We need a reset

Facebook bashing is in. It feels like every lawmaker has now given vent to their indignation to enhance their public profile. The German Minister of Justice summoned the company’s European director of policy, the Federal Cartel Office is conducting an investigation, and everyone is threatening consequences. There’s a similar picture on the other side of the Atlantic: Mark Zuckerberg even had to testify before Congress. That’s nothing but symbolic politics. After all, everyone knew long before the Cambridge Analytica scandal that the major U.S. Internet companies glean all the data they can about users in all possible ways in order to make money from it. No one has taken effective action against that to date. And that won’t change fundamentally as long as politicians believe the story they’re fed, namely that there’s a fair deal — “service for data.”

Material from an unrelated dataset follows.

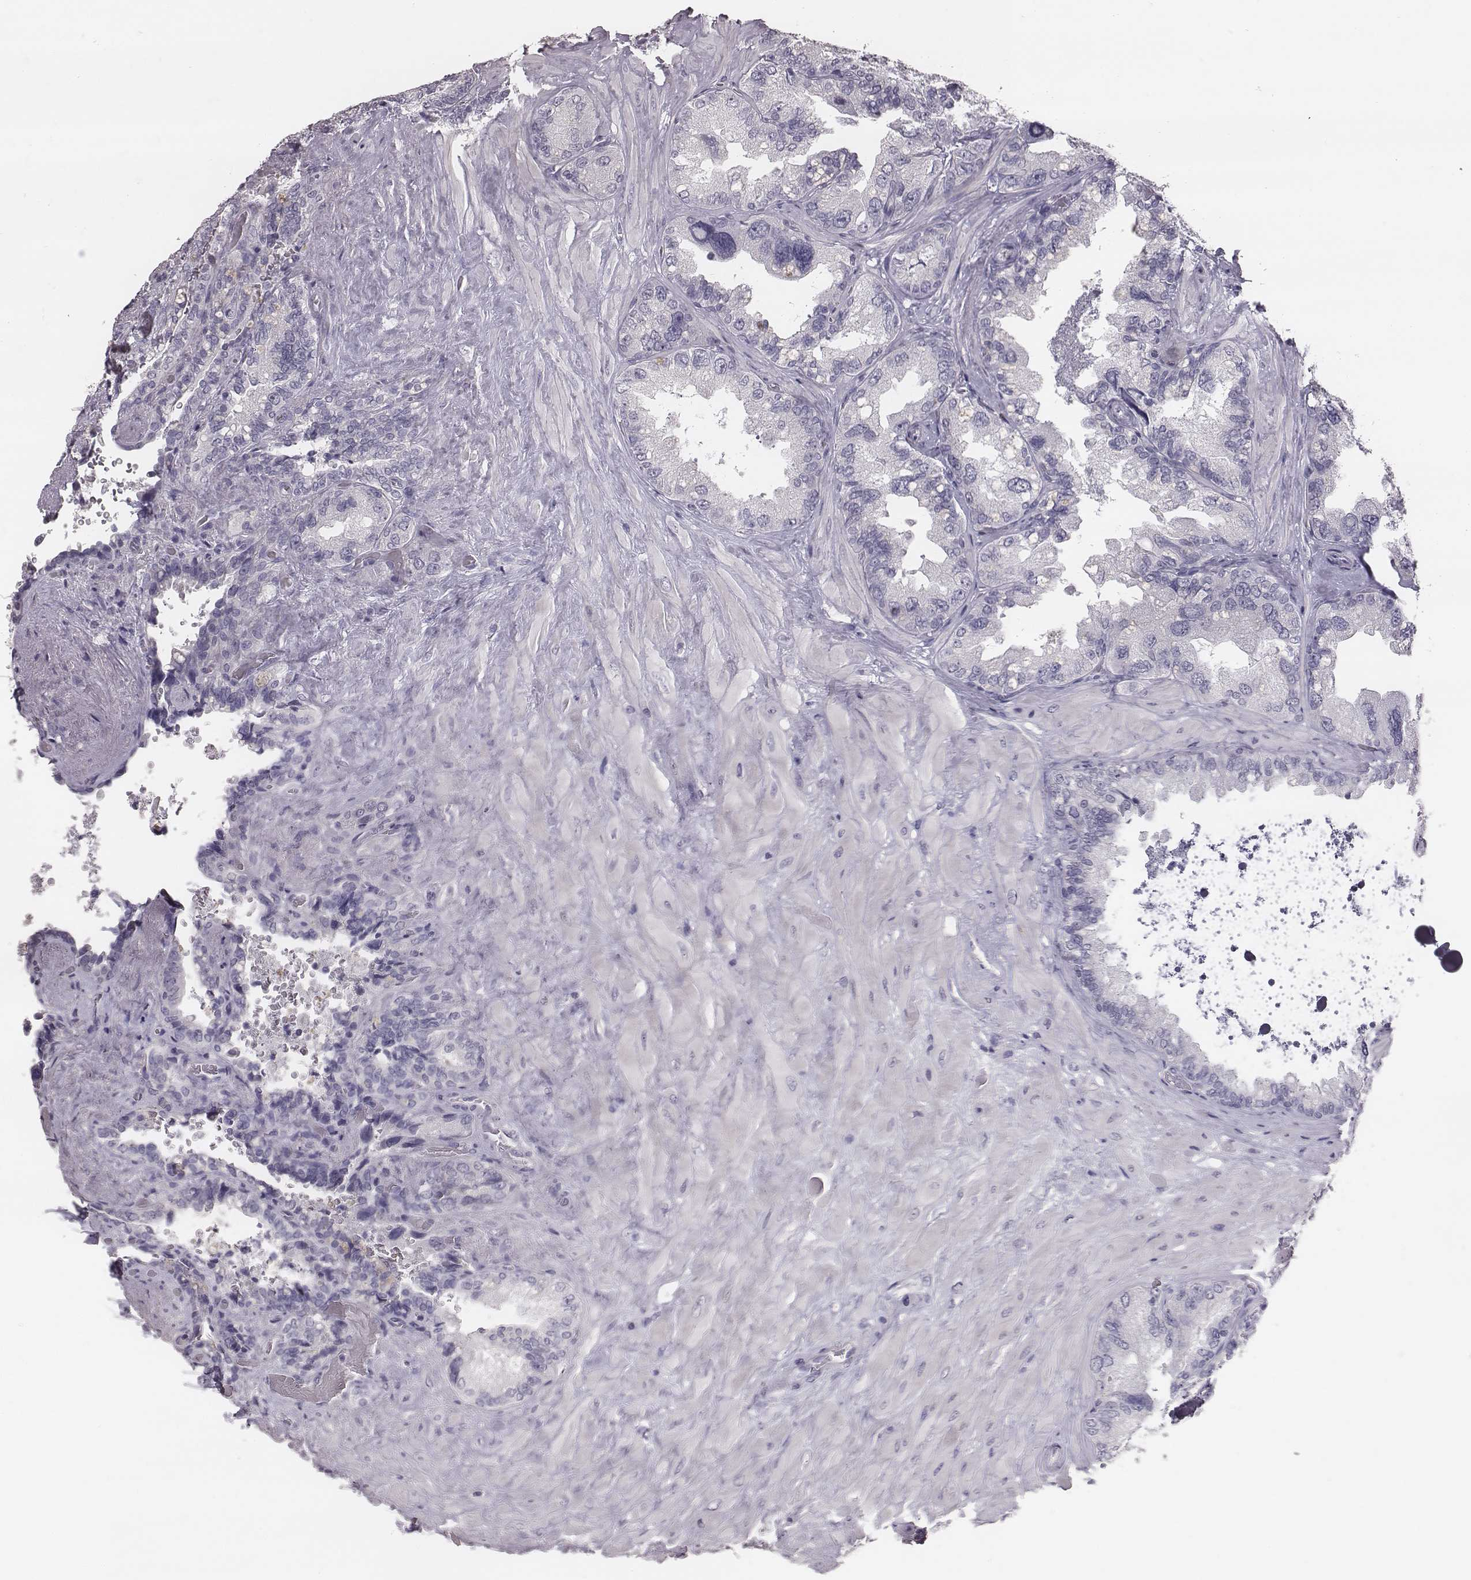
{"staining": {"intensity": "negative", "quantity": "none", "location": "none"}, "tissue": "seminal vesicle", "cell_type": "Glandular cells", "image_type": "normal", "snomed": [{"axis": "morphology", "description": "Normal tissue, NOS"}, {"axis": "topography", "description": "Seminal veicle"}], "caption": "Protein analysis of benign seminal vesicle demonstrates no significant positivity in glandular cells.", "gene": "CSHL1", "patient": {"sex": "male", "age": 69}}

“Fair” would mean that all parties know what they’re letting themselves in for and also consented to that. In this complex and highly opaque world, however, no one has the slightest chance of finding out how and where all their data is collected, what happens to it and with whom it’s shared and for what purposes. In particular the widespread practice of tracking — the process of identifying and keeping tracks on website visitors and creating a profile of them — is completely obscure. Most users are aware that personal data is transferred to the platform operators when they use Facebook and Google, but hardly anyone knows that all their online activities are analyzed and stored. The Silicon Valley giants store detailed profiles on each of us — whether we use their platforms or not — containing not only general demographic data and what we’re interested in buying, but also highly private information on our personal finances and health, sexual preferences, political views, relationships, movements, etc.

No one can say for certain how and by whom this data is used and for what purpose. However, we know for sure that there are many parties who are interested in this data: advertisers, election campaign strategists, insurance companies — and hackers and intelligence services. We also know that no one can rely on the promises of those who collect the data: They revise their pledges only all too often in the course of time, yet the data is stored forever. Facebook, for example, has long tapped into data from WhatsApp, despite previous assurances to the contrary. Yahoo’s vast wealth of data is now in the hands of Verizon — a provider that already knows a lot about users through its ISP business. And we read almost weekly about data leaks — sometimes as a result of hacking, sometimes due to technical failure or — as was the case this time in the Cambridge Analytica affair — due to overly lax internal rules or reluctance to enforce them.

But it’s not enough to point the finger at the big players in Silicon Valley. The entire Internet economy, including publishers and advertisers over here, is part of the system — whether as beneficiaries of the data or suppliers of it. Our study Tracking the Trackers shows, for example, that tracking scripts collect data on user behavior on just under 80 percent of all websites. Just about all publishers are compelled to monitor users as well — after all, Google (including YouTube) and Facebook have created mighty advertising platforms and data oligopolies hardly anyone can evade. Even to publish an article here on Medium.com, you need a Google or Facebook account, as it is required for sign up. And of course Google and Facebook also track you on this page while you read this. That’s precisely the problem.

Facebook may have been much reviled recently, but it is only the number two data leech: Whereas the social network monitors “only” 27.1% of the website page loads according to our study Tracking the Trackers, Google’s tracking scripts boasts twice the reach (60.3%). What would happen if the next data leak were to hit Google or if an authoritarian government were to gain access to the data by force doesn’t bear thinking about.

We at Cliqz are convinced that there’s no such thing as “secure” profile creation. That’s why we’ve developed our products in such a way that they completely dispense with the need for transfer of personal data and yet work for users and advertisers alike — even targeting is possible with them. Instead of storing it on servers as is customary, we leave all of the data that might be used to identify and track users on the device and hence in the possession and under the control of the users. So products and business models that offer true data protection are feasible! Yet privacy by design also entails more complex business models and higher development costs. The players won’t therefore change their practices voluntarily.

Instead of boosting their profile through symbolic politics, lawmakers should therefore fight to strengthen data protection law lastingly. The chances of doing that have never been as great as they are today. The General Data Protection Regulation (GDPR) and ePrivacy may be a good start in establishing a shield that protects privacy effectively in practice. For the first time in the history of the Internet, there is the option of pressing the reset button, of bringing about a fundamental change in business models in the Internet economy. The new rules must not be watered down by lobbying and should be regarded as a new start.

I hope that the public interest triggered by the “Facebook scandal” ensures lasting pressure on policymakers and business this time. Strong user rights are not the end of the Internet or the end of commercial providers. A genuine reset would be a chance for a better Internet. Europe has to make the start.